» **Problems to work on**:
A. According to the post on the three sides of aggregate fiscal policy, what kind of target does the author consider a good rule?
B. Extend the post on aggregate fiscal policy, starting after its final sentence.

The economics and politics of the three sides of aggregate fiscal policy


This post is
prompted by the discussion around the Autumn Statement, but also in
particular a post
by Ian Mulheirn. Here is the key diagram from his post.

I think the diagram
is useful because it distinguishes three aspects of aggregate fiscal
policy that can easily become confused. However it is worth talking a
bit about its limitations lest the diagram itself adds to confusion.

Each of the three
circles above represents a non-central point on a spectrum. Take the
‘support short term growth’ for example. At one extreme (near to
my own position [1]) you can believe that in a recession, or before
an expected recession, or during the recovery from a recession, the
need to stimulate the economy should take absolute priority over all
other objectives. The other extreme would be to ignore the
macroeconomic situation entirely, which Osborne/Cameron in 2010.
There are plenty of intermediate positions between those two
extremes, like Balls/Miliband over the same period.

The same is true for
public services. I would go
further and make
a conceptual distinction between what
you might call the ‘scope of the state’ and ‘how well the
existing state is funded’. These both have to be continuums. My own view
on the latter is that we are currently not even at an extreme point,
but one which is not tenable.

What does fiscally
conservative mean? I think the label here is misleading, because
fiscal conservatism could equally be the label for the other circles.
In my view the issue here is about the expected path of public debt, or
public sector net wealth, over the long run. One extreme on this
would be that public debt doesn’t matter at all. The other might be
that debt should be reduced rapidly, and there are plenty of
intermediate positions between these two extremes. Any good medium
term current deficit fiscal rule will have to make a choice about
where on this continuum it wants to go.

I would not include
under this heading debates about the form of fiscal rules.
This debate is more technical in nature, and involves whether it is
better to target the current deficit or the total deficit, or whether
some particular change in the debt/GDP ratio is a good target, and so
on. Discussion often confuses the form of a target with the value it
is set at. For example, a target for the medium term current deficit
is a good rule in my view, but there is still a debate about what
level the target should be at, and that will depend on how quickly
public debt should fall or rise in the long run.

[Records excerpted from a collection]

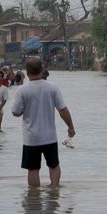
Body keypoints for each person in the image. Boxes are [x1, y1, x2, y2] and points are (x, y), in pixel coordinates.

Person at [11, 57, 74, 187]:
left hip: (31, 138)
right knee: (54, 165)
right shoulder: (52, 87)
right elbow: (62, 110)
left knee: (33, 169)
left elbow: (15, 112)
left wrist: (25, 110)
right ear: (42, 69)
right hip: (49, 137)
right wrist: (71, 127)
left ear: (27, 72)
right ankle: (55, 190)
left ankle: (34, 198)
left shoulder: (22, 90)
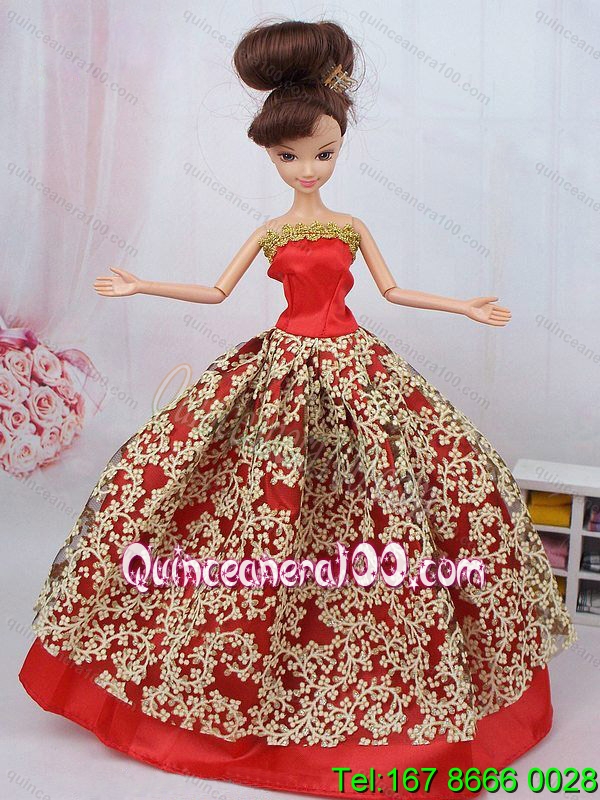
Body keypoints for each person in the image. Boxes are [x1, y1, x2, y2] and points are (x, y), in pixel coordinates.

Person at [19, 18, 576, 800]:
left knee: (399, 492)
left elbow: (391, 290)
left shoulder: (349, 226)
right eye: (289, 156)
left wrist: (464, 306)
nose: (307, 169)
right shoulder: (271, 231)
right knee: (238, 499)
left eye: (322, 154)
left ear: (339, 148)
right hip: (280, 368)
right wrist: (141, 284)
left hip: (355, 363)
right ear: (271, 155)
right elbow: (215, 291)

» **Task-by-task results**:
A. A target for the medium term current deficit.

B.
Making these distinctions help us see historical events in a clearer light. 2010 austerity, for example, combined two of these circles: a large contraction of public services, and ignoring the need for fiscal stimulus in a recession. It is also interesting to note that the level of taxes is influenced by at least two of these aspects of fiscal policy: higher public spending implies higher taxes, as does (for given public spending) a more conservative debt policy.  

The correct way to
locate past Chancellors in all three dimensions of fiscal policy would be a three dimensional chart, with the three
axes being ‘how high is public spending’, ‘the priority given
to the macroeconomy during economic downturns’, and ‘how quickly
should debt rise or fall over the long run’. But three dimensional
diagrams are not easy to look at, which is why I suspect Ian uses the
simpler formulation above. But that also creates problems.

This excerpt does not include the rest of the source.